Mais ne devrait-on pas être tolérants à l’égard de pratiques qui ne font pas partie du paysage culturel traditionnel canadien ? « Non, répond la criminologue. Nous n’avons pas à tolérer dans l’espace public des manifestations qui contredisent les valeurs communes. »
L’espace public, dans son esprit, n’est pas que celui des établissements comme l’école, les tribunaux ou les hôpitaux, il inclut également la rue. «On n’a pas à modifier l’apparence extérieure d’une habitation pour des raisons religieuses lorsqu’on a déjà signé un contrat nous engageant à ne pas le faire», signale-t-elle en faisant allusion aux soukas de la résidence Le sanctuaire, à Outremont.

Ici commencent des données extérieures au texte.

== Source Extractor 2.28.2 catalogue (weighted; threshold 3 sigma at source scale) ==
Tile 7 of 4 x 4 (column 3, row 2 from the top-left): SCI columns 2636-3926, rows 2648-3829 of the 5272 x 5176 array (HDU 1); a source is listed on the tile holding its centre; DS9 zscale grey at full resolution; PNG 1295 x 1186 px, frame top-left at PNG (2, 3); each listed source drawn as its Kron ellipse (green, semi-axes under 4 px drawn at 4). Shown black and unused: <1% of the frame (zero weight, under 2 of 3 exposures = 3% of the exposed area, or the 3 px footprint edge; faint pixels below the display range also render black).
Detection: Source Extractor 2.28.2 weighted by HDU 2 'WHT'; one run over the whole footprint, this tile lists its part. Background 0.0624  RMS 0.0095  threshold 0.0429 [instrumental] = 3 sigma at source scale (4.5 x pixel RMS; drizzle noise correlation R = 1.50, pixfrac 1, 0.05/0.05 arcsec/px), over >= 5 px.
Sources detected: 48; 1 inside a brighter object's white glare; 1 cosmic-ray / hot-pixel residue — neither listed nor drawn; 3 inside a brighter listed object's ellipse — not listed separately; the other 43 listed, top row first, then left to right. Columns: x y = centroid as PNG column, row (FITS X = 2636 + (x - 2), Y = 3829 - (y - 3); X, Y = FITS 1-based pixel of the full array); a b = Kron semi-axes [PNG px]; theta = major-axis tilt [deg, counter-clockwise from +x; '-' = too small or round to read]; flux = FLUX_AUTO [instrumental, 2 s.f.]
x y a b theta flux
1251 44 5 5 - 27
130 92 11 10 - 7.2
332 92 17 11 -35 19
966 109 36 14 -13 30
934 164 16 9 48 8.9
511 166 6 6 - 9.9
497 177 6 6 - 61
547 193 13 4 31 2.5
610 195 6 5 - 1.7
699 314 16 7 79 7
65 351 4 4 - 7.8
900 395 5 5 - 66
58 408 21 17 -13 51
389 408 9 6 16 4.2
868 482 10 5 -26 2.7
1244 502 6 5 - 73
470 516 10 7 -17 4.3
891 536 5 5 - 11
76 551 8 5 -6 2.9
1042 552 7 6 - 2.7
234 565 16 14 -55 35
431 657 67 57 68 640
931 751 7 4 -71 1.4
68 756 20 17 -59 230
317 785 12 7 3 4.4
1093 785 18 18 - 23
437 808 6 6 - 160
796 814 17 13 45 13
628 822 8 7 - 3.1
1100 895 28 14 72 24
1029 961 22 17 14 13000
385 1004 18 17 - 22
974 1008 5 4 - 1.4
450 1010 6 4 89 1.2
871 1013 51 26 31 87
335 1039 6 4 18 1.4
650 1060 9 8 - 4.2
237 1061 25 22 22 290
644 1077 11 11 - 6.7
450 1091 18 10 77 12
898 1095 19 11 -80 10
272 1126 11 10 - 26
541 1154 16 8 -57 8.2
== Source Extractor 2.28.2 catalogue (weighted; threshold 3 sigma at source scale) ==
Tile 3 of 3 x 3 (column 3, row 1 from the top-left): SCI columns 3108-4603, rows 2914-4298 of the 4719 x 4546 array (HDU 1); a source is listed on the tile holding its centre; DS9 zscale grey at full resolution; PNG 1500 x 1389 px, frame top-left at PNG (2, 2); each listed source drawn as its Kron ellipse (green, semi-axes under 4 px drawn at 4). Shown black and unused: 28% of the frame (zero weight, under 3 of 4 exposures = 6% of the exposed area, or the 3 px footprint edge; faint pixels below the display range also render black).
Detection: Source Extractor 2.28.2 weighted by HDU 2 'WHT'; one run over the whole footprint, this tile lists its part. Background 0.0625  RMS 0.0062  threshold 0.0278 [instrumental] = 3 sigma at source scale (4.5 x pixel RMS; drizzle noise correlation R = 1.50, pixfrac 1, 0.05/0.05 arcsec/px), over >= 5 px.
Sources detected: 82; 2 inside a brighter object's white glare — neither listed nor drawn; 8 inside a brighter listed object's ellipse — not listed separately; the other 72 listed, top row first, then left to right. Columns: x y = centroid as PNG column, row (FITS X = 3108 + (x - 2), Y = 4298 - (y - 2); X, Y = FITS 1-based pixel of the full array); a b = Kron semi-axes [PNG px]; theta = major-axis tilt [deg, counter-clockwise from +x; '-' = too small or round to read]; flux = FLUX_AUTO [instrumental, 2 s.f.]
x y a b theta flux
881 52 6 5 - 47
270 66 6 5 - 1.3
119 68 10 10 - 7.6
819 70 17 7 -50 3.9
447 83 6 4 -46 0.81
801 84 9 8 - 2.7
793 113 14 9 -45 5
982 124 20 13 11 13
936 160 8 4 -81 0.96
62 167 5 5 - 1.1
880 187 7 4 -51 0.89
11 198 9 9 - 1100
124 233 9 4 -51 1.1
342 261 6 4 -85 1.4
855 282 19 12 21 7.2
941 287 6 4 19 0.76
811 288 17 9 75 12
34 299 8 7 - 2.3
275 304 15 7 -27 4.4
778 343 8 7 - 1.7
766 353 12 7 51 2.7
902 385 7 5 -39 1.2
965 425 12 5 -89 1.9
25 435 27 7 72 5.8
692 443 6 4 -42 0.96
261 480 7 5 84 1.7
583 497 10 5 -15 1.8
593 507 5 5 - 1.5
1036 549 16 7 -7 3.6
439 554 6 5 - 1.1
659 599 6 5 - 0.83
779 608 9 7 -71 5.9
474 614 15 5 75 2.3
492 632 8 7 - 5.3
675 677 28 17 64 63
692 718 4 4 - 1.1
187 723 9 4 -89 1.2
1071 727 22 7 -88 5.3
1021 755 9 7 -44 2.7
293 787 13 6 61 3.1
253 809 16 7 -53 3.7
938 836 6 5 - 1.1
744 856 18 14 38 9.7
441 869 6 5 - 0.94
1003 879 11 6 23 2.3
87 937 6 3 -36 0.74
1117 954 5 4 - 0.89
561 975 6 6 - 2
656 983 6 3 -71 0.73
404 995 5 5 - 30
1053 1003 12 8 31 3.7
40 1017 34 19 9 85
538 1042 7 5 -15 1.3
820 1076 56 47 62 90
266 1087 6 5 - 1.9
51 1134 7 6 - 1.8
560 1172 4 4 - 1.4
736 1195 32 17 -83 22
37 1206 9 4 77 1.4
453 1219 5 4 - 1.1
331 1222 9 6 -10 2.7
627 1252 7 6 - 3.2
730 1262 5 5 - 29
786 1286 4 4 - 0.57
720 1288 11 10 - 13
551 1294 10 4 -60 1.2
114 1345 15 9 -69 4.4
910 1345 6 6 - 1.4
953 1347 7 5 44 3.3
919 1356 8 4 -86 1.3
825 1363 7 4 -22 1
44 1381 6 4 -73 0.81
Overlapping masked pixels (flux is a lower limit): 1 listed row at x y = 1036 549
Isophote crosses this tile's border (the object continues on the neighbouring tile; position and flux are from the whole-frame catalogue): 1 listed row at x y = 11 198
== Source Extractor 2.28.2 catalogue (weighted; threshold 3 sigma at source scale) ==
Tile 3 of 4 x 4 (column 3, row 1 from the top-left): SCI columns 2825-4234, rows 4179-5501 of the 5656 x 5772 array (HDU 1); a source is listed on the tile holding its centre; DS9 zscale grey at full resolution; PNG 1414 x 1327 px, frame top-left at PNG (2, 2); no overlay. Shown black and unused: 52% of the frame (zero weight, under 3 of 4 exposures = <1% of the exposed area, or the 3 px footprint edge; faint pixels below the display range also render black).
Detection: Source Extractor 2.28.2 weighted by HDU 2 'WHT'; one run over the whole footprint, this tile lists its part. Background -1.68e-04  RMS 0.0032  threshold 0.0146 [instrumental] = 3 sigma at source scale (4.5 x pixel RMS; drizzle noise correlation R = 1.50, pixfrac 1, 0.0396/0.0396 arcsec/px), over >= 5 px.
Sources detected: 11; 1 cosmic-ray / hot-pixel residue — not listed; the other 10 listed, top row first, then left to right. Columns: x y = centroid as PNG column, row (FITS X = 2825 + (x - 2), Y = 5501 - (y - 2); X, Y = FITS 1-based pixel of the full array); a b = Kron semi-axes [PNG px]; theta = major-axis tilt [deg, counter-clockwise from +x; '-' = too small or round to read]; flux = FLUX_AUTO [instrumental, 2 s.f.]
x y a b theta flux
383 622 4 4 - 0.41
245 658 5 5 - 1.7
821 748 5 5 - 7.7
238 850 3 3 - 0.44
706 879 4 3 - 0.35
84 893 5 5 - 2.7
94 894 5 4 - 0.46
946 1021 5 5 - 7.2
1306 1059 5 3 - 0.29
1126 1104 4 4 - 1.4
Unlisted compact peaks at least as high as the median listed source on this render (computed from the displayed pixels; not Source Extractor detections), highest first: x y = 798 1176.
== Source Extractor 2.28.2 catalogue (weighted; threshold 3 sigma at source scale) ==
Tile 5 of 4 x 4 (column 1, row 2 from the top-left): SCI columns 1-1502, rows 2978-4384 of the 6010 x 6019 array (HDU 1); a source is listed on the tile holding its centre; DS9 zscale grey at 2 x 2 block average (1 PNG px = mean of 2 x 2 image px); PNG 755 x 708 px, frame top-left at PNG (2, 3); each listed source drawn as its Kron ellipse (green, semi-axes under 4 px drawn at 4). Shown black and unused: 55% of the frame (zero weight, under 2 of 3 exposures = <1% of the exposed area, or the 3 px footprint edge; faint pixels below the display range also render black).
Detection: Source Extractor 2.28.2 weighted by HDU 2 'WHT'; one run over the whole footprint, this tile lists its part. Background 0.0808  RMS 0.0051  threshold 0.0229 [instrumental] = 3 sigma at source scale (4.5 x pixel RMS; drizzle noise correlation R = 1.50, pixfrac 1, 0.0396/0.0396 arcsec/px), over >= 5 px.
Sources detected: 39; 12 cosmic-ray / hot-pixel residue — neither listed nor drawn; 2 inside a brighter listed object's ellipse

« Et le comportement public d’hommes qui accaparent la rue en obligeant les femmes à marcher derrière et qui s’interdisent d’adresser la parole à leurs propres filles à l’extérieur de la maison me rend malade, dit-elle. Cela est contraire à l’esprit et à la lettre des chartes des droits et libertés. J’ai le droit de dire que je ne veux pas de ce spectacle dans l’espace public. »
Dans ses séminaires, la professeure refuserait donc une étudiante qui se présenterait le visage voilé, comme on commence à en voir sur le campus. «Il faut avoir un contact visuel avec le visage pour communiquer», fait-elle valoir.
La criminologue s’inquiète en fait de ceux qui pratiquent l’entrisme pour combattre les notions démocratiques d’égalité et construire une société sur le modèle du ghetto. «Pour éviter les ghettos, il faut limiter au maximum les repliements et il faut que la société d’accueil se respecte elle-même.»